--- Provided text Enclosed Below ---
# BetterBee - I'm dying here!!!



## Budster

Ordered frames and foundation on 4/17/08... I think it was 20 mediums and some thin surplus...
No, I dont own a honey farm, but come on, frames and foundation??? Heres the info:

RECEIVED 4/18:

Re: Order Number: 219040

Dear Valued Customer,

Thank you for placing your order with us on our website, Your order will be processed within the next two to three business days. If there are any problems or back ordered items on your order, we will contact you by telephone and/or e-mail.

We would also like to use email to notify you of monthly specials and pass along information that we think might be useful. If you do not wish to receive such email please respond to this notice and we will remove you from the list.

Thank you,
Your friends in beekeeping

Betterbee, Inc.

1-800-632-3379 (order line)
518-692-9802 (fax & product information line)

www.betterbee.com


Beekeepers Serving Beekeepers
Since 1979

SENT 5/1:

I still have not received my order. I am in need of these items urgently.
Please email or call with an anticipated delivery date or with tracking
information.
Thanks...
Bud Hanes
614-891-6485

RECEIVED 5/01:

We still have not received our order of frames from the manufacturer, As
soon as they come in we will process your order and get it on it's way to
you.


Denise
Customer Service Department
Betterbee, Inc.
8 Meader Road 
Greenwich, NY 12834
1-518-692-9802 (Fax & Info.)
1-800-632-3379 (Order Line)
www.betterbee.com


SENT MAY 5th:

Denise;
Are these items going to arrive in time for me to use??? I have posted a
message at BeeSource at this link:
http://www.beesource.com/forums/showthread.php?t=218561

I have used BetterBee several times in the past and have had excellent
service. I am in need of these frames and foundation. Should I order from
another supplier. I know its a small order, but I need these frames for the
swarm season. Please let me know the "anticipated" delivery date. The fact
that "when they arrive, we will ship them" is nort sufficient... It could be
August as far as I know...
----- Original Message ----- 
From: "Denise" <[email protected]>
To: <[email protected]>
Sent: Thursday, May 01, 2008 12:43 PM
Subject: RE: Thank you for ordering with Betterbee!


> We still have not received our order of frames from the manufacturer, As
> soon as they come in we will process your order and get it on it's way to
> you.
>
>
> Denise
> Customer Service Department
> Betterbee, Inc.
> 8 Meader Road
> Greenwich, NY 12834
> 1-518-692-9802 (Fax & Info.)
> 1-800-632-3379 (Order Line)
> www.betterbee.com
>


----------



## Bennyjeep

*same here*

I have had problems getting equipment also. I am now anxiously waiting for a queen to be shipped and I fear the same dreaded outcome.....any day now....for weeks on end.

Jim


----------



## staythecourse

*"This is not a recording..."*

Is Denise a cybot or something?


----------



## manbee

*and you think you have problemssssss*

You only ordered woooden ware and foundation,i screwed up and ordered bees,not till the 23rd,bad weather down south you know. same thing every year but worse. The 23rd is a friday and they are closed on the weekend. I asked them to pay my days wages but no they would stay open till 6pm for me..whoopi bees or not to bee is betterbees saying ,........
--- End of Enclosed Provided text ---
--- Information supplied Enclosed Below ---
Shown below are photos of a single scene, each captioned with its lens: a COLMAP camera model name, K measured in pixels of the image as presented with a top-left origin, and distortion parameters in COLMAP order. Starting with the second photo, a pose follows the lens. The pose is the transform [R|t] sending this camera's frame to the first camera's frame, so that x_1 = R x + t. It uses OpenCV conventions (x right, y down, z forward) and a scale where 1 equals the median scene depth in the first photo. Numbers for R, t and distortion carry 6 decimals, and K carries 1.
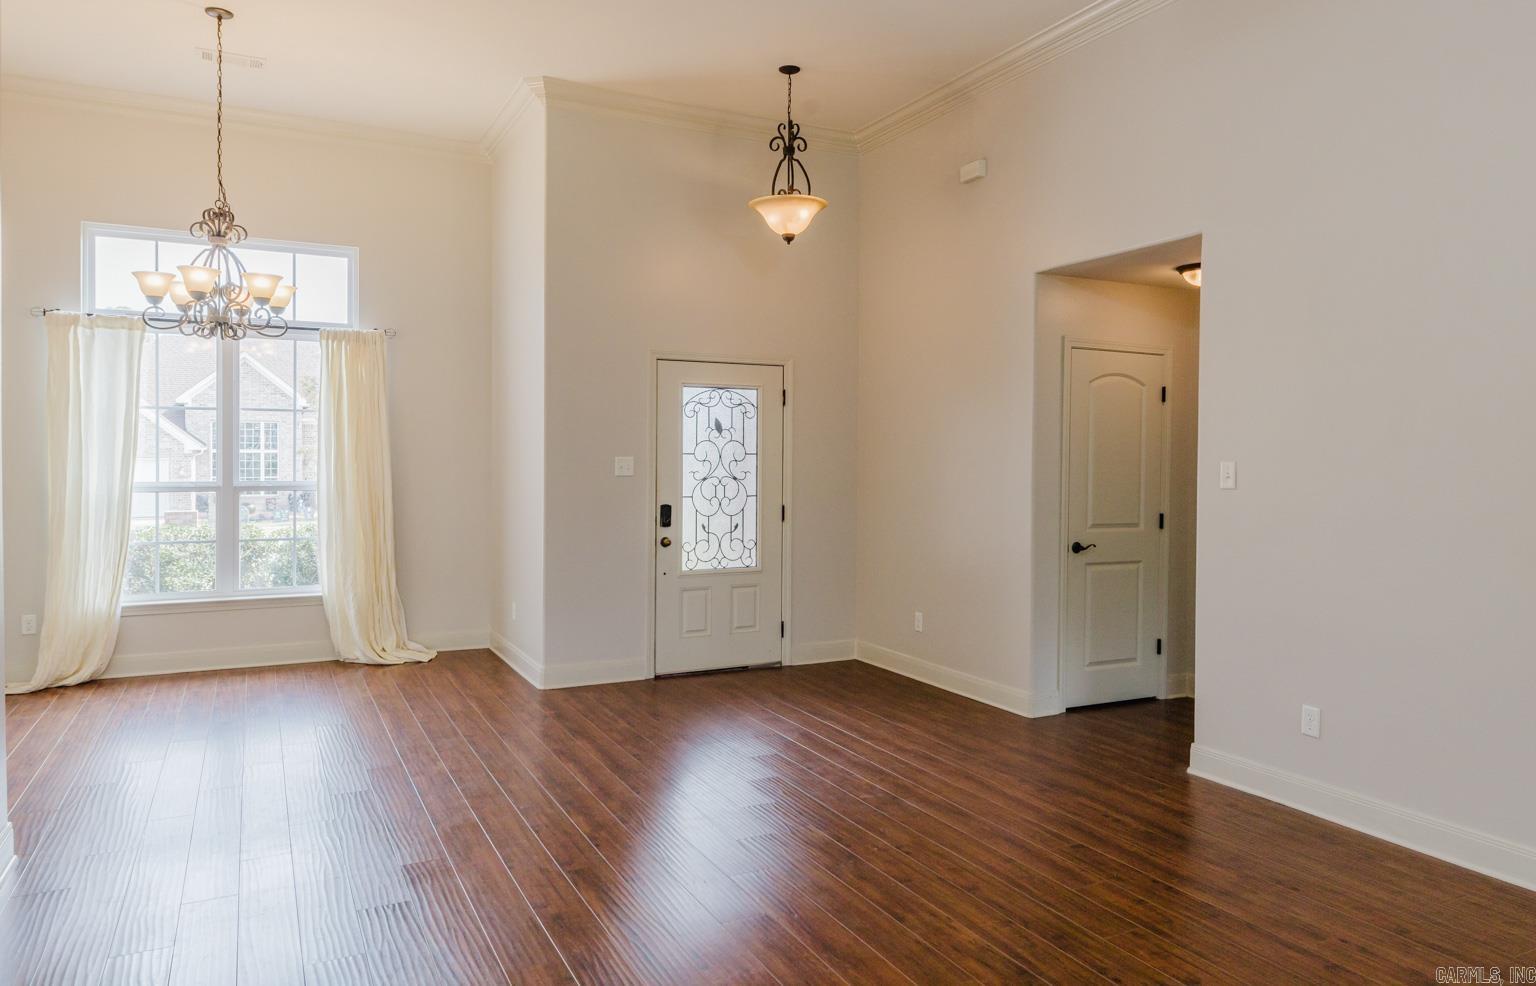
lens RADIAL K [[1029.0, 0, 802.9], [0, 1029.0, 468.4], [0, 0, 1]] dist [0.005743, -0.007552]
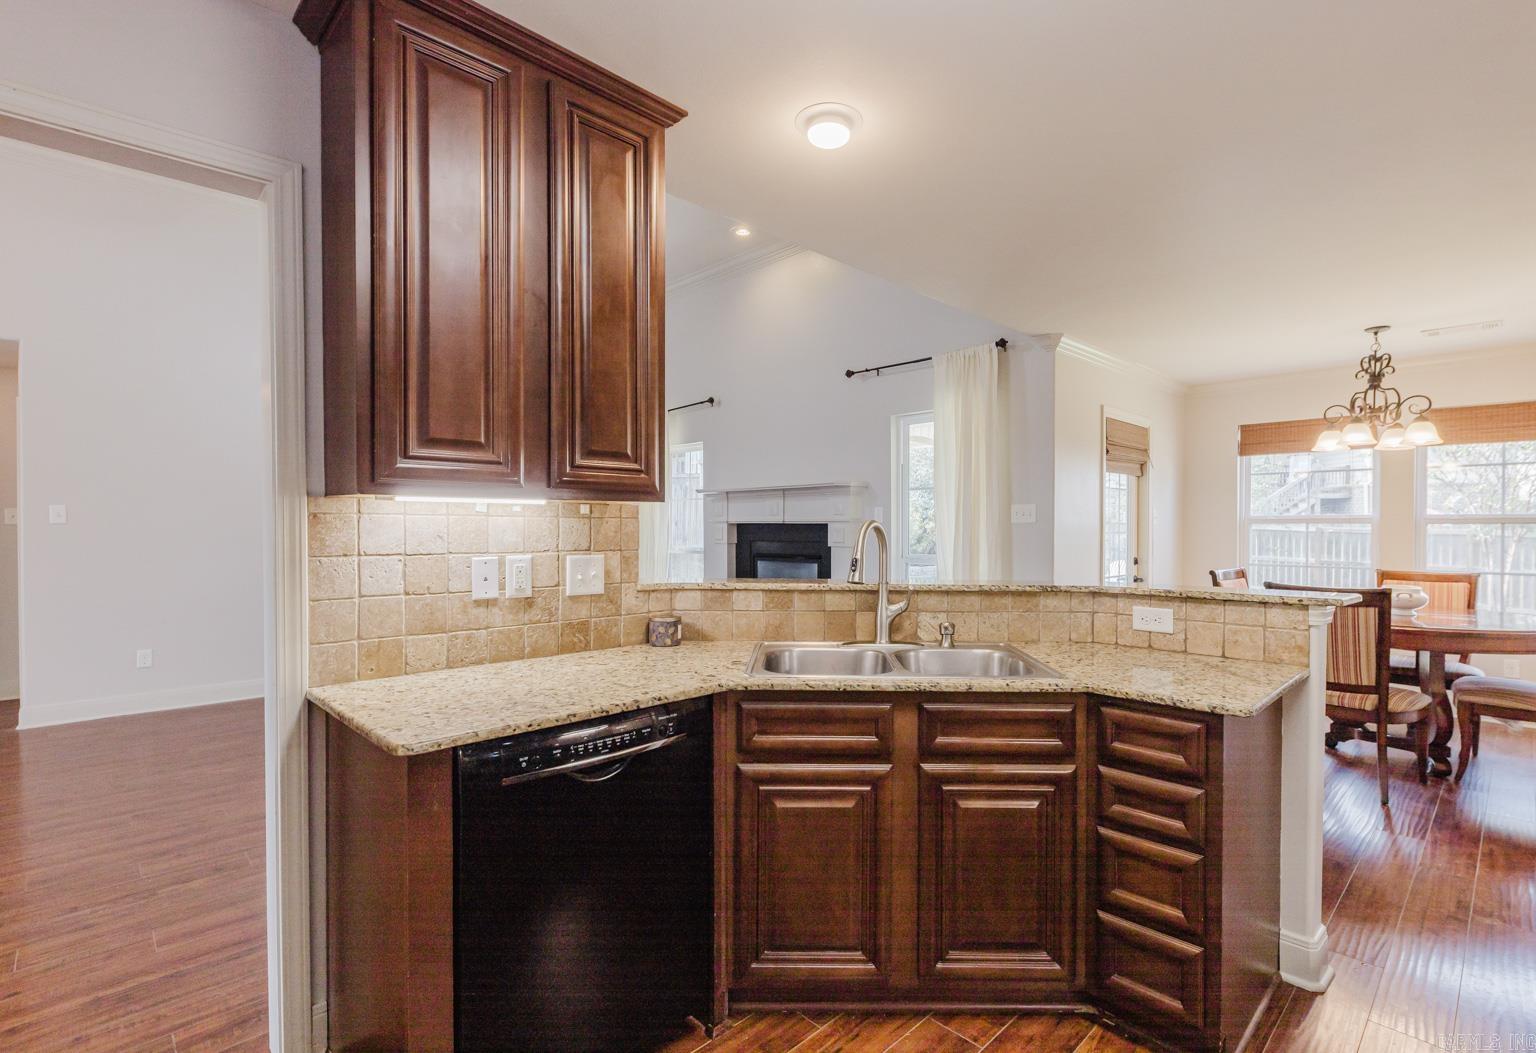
lens RADIAL K [[716.9, 0, 797.2], [0, 716.9, 534.9], [0, 0, 1]] dist [0.006293, -0.001693]
pose [[-0.283506, -0.017283, 0.958815, -0.587464], [0.010014, 0.999730, 0.020982, 0.016881], [-0.958918, 0.015550, -0.283256, 0.186596]]
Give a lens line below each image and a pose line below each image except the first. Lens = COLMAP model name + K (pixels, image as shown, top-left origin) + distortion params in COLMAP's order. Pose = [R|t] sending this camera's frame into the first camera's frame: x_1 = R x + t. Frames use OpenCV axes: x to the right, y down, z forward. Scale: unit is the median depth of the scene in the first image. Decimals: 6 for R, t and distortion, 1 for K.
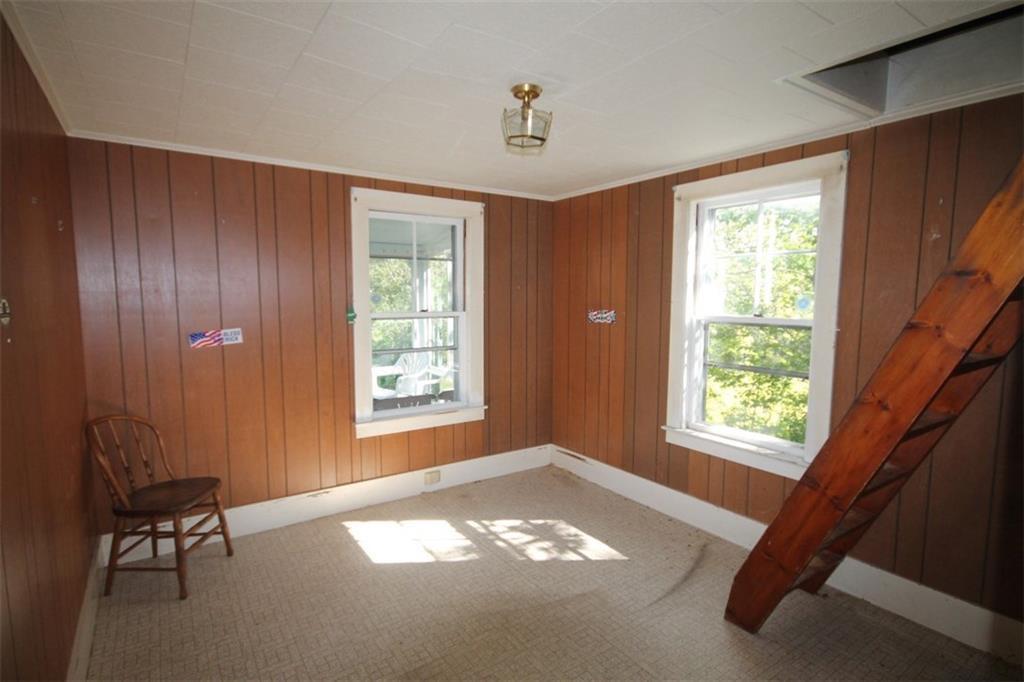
lens RADIAL K [[490.6, 0, 514.0], [0, 490.6, 347.0], [0, 0, 1]] dist [0.000227, -0.000053]
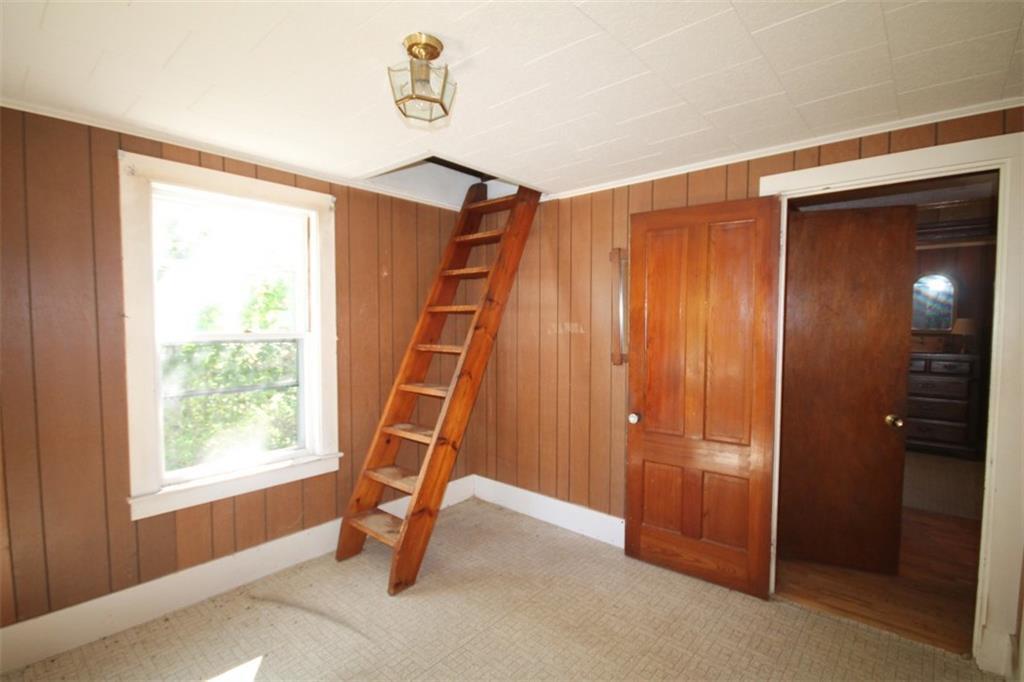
lens RADIAL K [[479.5, 0, 515.7], [0, 479.5, 345.1], [0, 0, 1]] dist [-0.001951, -0.000727]
pose [[-0.225090, -0.055447, 0.972759, -0.550347], [0.092400, 0.992665, 0.077962, -0.065077], [-0.969947, 0.107431, -0.218316, 0.738482]]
--- End of Enclosed Information supplied ---
— Task item —
In the BetterBee forum thread, what reason does the May 1 reply from customer service give for the order not yet being sent? Rely solely on the BetterBee forum thread for your answer.

— Response for this exercise —
Betterbee had not yet received its own order of frames from the manufacturer.